* **Request 1**:
According to the passage on cilantro, what is the offending compound in the herb?
* **Request 2**:
List everything that the passage on cilantro says contains decenal.
* **Request 3**:
Rewrite the paragraph of the passage on cilantro that begins "The offending compound is decenal" as a shorter paragraph, keeping its main facts.

More accurately, my position earns scorn and hatred. People who hate this herb really hate it. The first thing you learn after a quick Google search of “cilantro soapy” is that if you are going to write an article or post about cilantro you must include the fact that when on Larry King Live, Julia Child was asked which foods she hated. La Child responded: “Cilantro and arugula I don’t like at all. They’re both green herbs, they have a kind of a dead taste to me.” and followed, “I would pick it out if I saw it and throw it on the floor.” So I’ve done my duty.
They despise it mightily. There’s a Facebook page.
But they’re in the minority. Per On Food and Cooking: The Science and Lore of the Kitchen, Cilantro is said to be the most widely consumed herb. Not bad for a lump of soap.
The offending compound is decenal, a fatty aldehyde common to both soap and orange peel. Apparently to various insects as well. Coriander, the seed from which cilantro leaves spring, shares a linguistic root with the Greek word for bedbug. It may be a minority, but they have a Freemason like reach.
Smashing helps, as does cooking. Both break down the decenal and leave a more neutral leafy green flavor. But what does that mean? As a fan of soapy lavander/oregano what is left when those tastes are gone? What makes you drive all the way back to the grocery store to exchange the flat leaf you accidentally bought for the cilantro you meant to buy because every grocer in America thinks it’s so damn funny to put the two virtually identical herbs side by side? What do people who don’t taste soap like about cilantro?

* **Data excerpt**:
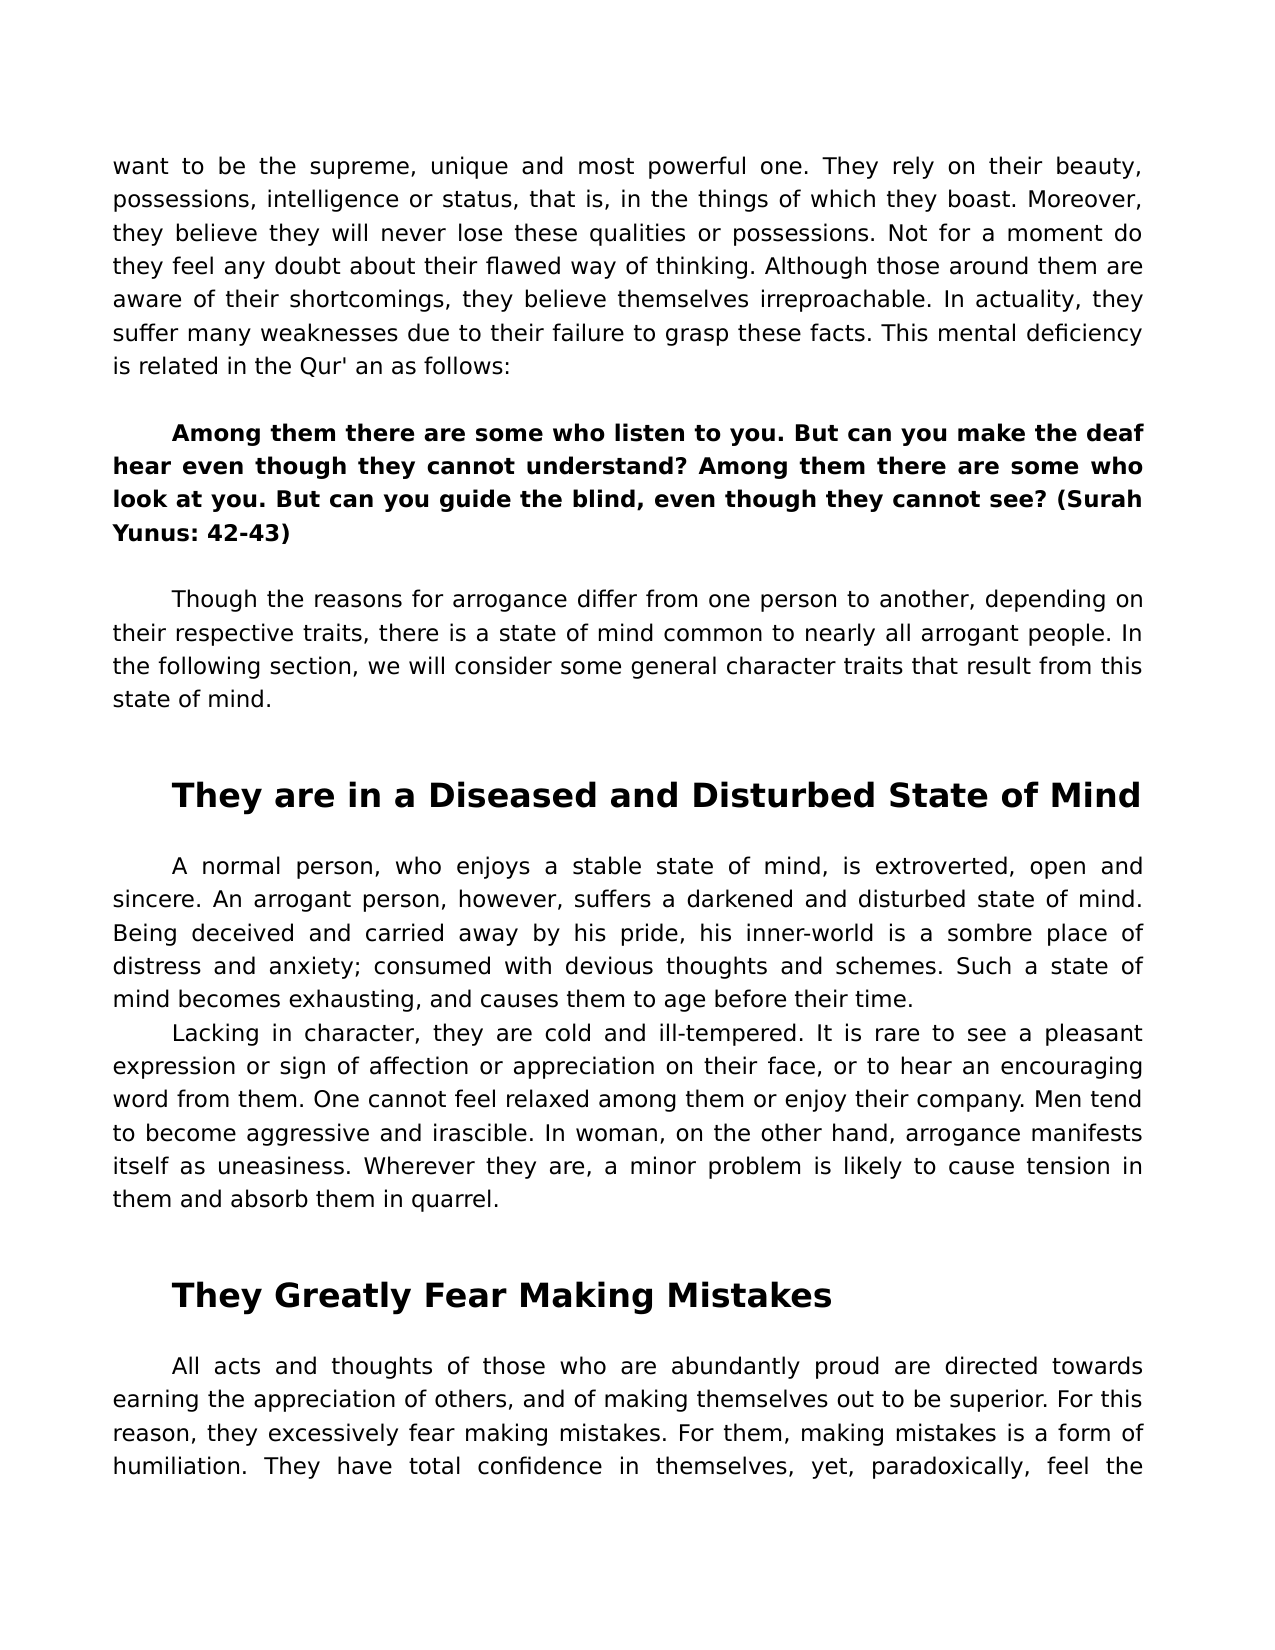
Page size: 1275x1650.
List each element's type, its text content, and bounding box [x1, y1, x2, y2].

* **Written response 1**:
Decenal, a fatty aldehyde.

* **Written response 2**:
- Soap
- Orange peel
- Various insects

* **Written response 3**:
Decenal, a fatty aldehyde found in soap, orange peel and some insects, is the offending compound. Coriander, the seed that produces cilantro leaves, shares a linguistic root with the Greek word for bedbug. Cilantro's detractors may be a minority, but their reach is wide.